Evidence of representatives of various suppliers

  1. Mr Horscroft relies on a number of witnesses including representatives of various suppliers of materials and equipment such as cranes, pumps, concrete blocks and timber, who gave evidence on behalf of Townsville Constructions Pty Ltd by affidavit and during cross-examination at the hearing.  The witnesses gave evidence that all deliveries claimed by Mr Horscroft were made to the site.  This was relevant to the materials issue.

  2. Mr Wayne Thomas Gallagher is the local manager of One Steel.  Mr Gallagher provided fabricated steel for the site.  In cross-examination Mr Gallagher admitted that he had gone through the business records in order to determine what was delivered to site.  Mr Gallagher pointed out that on a lot of occasions no one would be on site when materials were delivered and in that case the docket was either left on site or given to a person on site, if there was no one there. 

  3. Ms Anna-Jane Sperring is the Office Manager for Pittman Concrete Pumps.  Ms Sperring gave evidence during cross-examination that each piece of equipment had its own invoice book.  The use of different pieces of equipment on the site would be recorded in its own invoice book and that was the reason the invoices were not in chronological order.  Ms Sperring gave evidence that Pittman Concrete Pumps’ personnel were responsible for recording the address of the site on the invoice.  Ms Sperring gave evidence that she was not aware of any other lot in Yarrawonga being developed or constructed at the time these invoices were issued.

  4. Mr Duncan Bruce Harrison was production manager for Boral.  Mr Harrison gave evidence by telephone and stated during cross-examination that he was able to determine that the products delivered to site were delivered because each vehicle had its own GPS tracking system and he had access to those GPS records. 

  5. Mr William Benjamin Scott, a partner of Scott Brickworks gave evidence that the number “98” appeared on the site at the time and that all their drivers knew where to go and knew that the “Williams site” was where the deliveries for this job had to go.  Mr Scott’s evidence was that if no one was on site delivery would be made and no one would sign off that the bricks were delivered. 

  6. Mr Gordon Alexander Willocks is the managing director of Universal Cranes.  During cross-examination Mr Willocks gave evidence that the addresses “Yarrawonga” “Yarra Drive” on the invoices would all have gone to the site.  Mr Willocks’ evidence was that he drove cranes to the site on two (2) occasions and that the “Williams job” was the only job Universal Cranes had in the site area at the time.

*Action item A:*
Can you give the suppliers' witness evidence passage again, everything from "5. Mr William" down to "at the time.", substituting "Scott Bricks" for "Scott Brickworks"?
*Action item B:*
Could you proceed with the suppliers' witness evidence passage, picking up after its last sentence?
The material after this point has no connection to the suppliers' witness evidence passage.

*Information provided:*
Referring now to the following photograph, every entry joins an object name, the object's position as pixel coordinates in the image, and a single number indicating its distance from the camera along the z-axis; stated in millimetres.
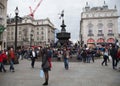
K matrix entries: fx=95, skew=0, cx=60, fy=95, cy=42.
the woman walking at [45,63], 4173
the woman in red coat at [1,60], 6387
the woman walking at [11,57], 6416
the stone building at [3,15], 22985
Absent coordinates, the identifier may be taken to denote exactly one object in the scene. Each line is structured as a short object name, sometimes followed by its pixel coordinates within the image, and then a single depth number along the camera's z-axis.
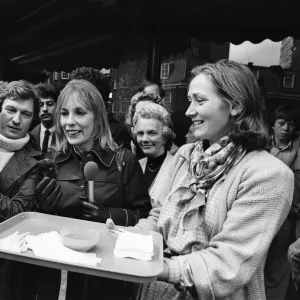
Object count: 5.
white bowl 1.27
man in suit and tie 3.54
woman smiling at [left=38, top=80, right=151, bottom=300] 1.93
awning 3.76
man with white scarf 1.91
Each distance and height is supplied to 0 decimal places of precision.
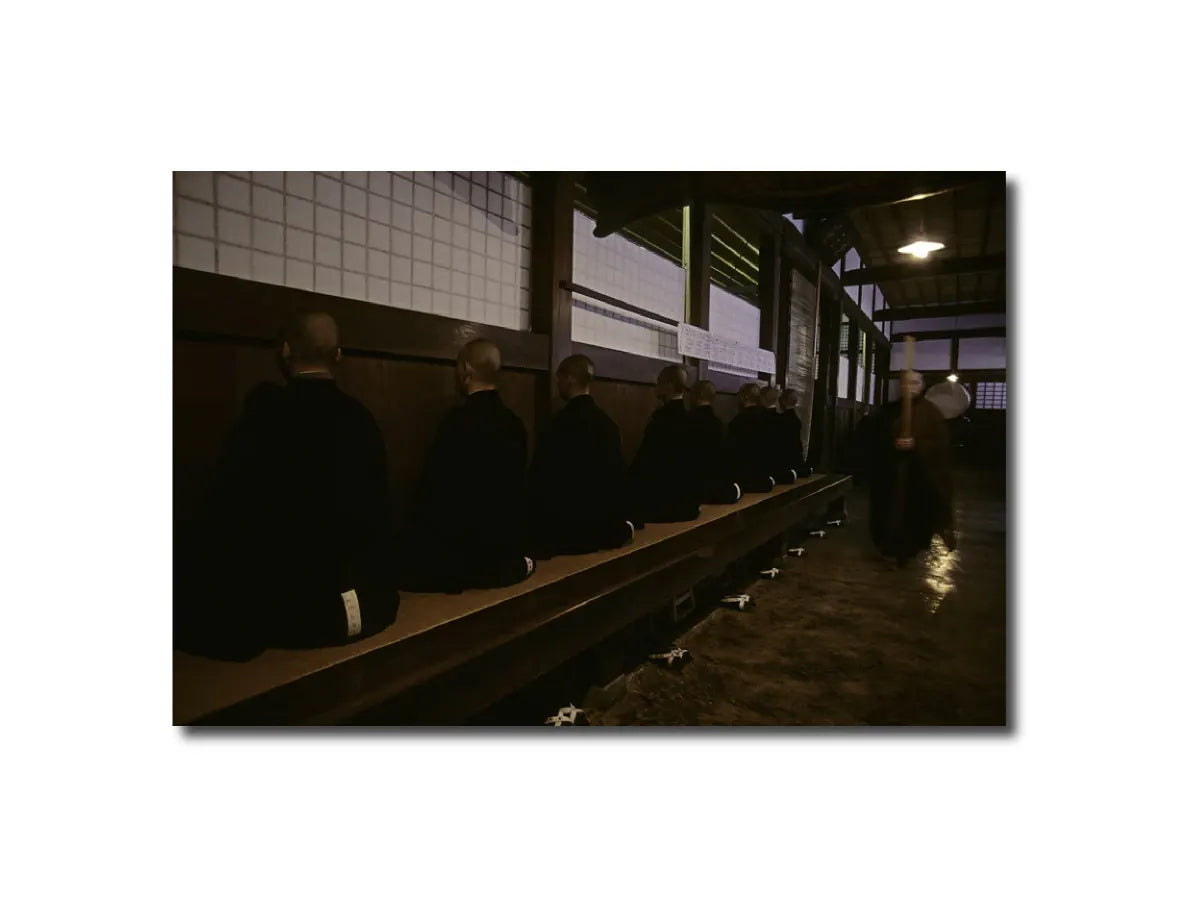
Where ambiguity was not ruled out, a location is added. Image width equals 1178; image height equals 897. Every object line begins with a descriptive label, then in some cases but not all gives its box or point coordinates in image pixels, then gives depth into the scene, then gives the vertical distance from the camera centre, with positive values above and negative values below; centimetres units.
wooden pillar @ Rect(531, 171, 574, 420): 310 +83
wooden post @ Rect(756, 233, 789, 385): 438 +97
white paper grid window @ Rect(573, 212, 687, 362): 347 +85
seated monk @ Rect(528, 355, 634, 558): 278 -24
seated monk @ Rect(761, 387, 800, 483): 443 -7
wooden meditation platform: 157 -67
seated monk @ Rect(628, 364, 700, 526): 354 -20
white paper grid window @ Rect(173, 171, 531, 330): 191 +70
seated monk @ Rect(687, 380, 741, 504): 391 -12
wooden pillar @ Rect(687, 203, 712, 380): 406 +107
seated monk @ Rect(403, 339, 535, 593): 218 -26
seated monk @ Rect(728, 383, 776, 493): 461 -9
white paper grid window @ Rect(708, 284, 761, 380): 439 +81
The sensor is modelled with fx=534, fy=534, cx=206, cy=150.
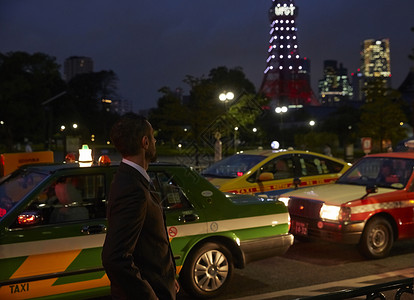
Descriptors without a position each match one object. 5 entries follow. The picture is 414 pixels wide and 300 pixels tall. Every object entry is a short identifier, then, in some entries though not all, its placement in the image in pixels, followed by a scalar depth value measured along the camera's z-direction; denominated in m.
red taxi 7.27
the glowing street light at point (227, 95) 25.73
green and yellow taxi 4.48
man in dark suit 2.30
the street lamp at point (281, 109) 43.01
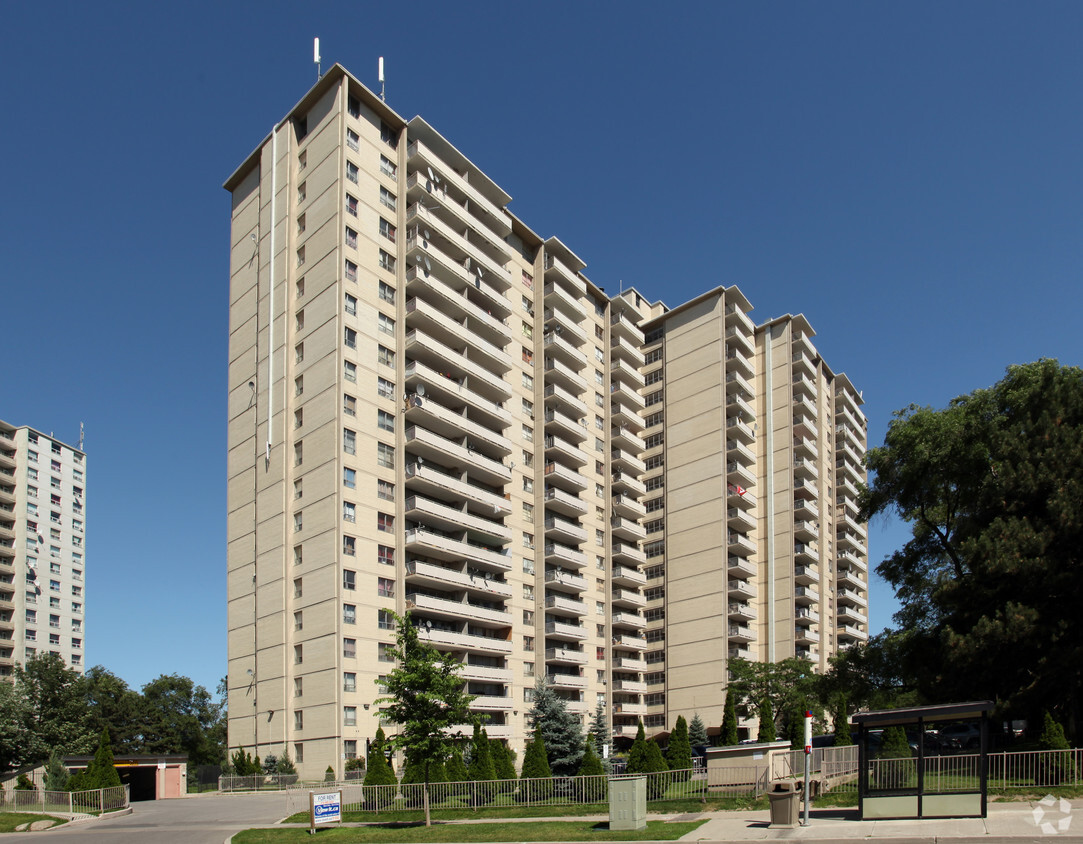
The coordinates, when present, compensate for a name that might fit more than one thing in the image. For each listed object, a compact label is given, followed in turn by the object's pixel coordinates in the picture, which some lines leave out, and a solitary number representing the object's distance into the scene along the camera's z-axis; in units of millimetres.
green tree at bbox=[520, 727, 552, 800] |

*Written response A:*
5. Mr William Benjamin Scott, a partner of Scott Bricks gave evidence that the number “98” appeared on the site at the time and that all their drivers knew where to go and knew that the “Williams site” was where the deliveries for this job had to go.  Mr Scott’s evidence was that if no one was on site delivery would be made and no one would sign off that the bricks were delivered. 

  6. Mr Gordon Alexander Willocks is the managing director of Universal Cranes.  During cross-examination Mr Willocks gave evidence that the addresses “Yarrawonga” “Yarra Drive” on the invoices would all have gone to the site.  Mr Willocks’ evidence was that he drove cranes to the site on two (2) occasions and that the “Williams job” was the only job Universal Cranes had in the site area at the time.

*Written response B:*
  7. Mr Rikki Mark Abraham is the manager of Force Rentals.  In cross-examination Mr Abraham admitted that a number of the invoices said to be delivered to the site did not appear in his affidavit.  They included one invoice for September, October, and two invoices for November.  Mr Abraham stated that the evidence in his affidavit had been ascertained through computer based records.  Mr Abraham also stated that the system may not be one hundred percent accurate but he had gone through the Townsville Constructions Pty Ltd account and the Yarrawonga address was their only job in that vicinity and the invoices would have been marked “Yarrawonga” or “Vicki”.  Mr Abraham gave evidence that he could not verify whether the equipment went to the site or if the customer had picked it up.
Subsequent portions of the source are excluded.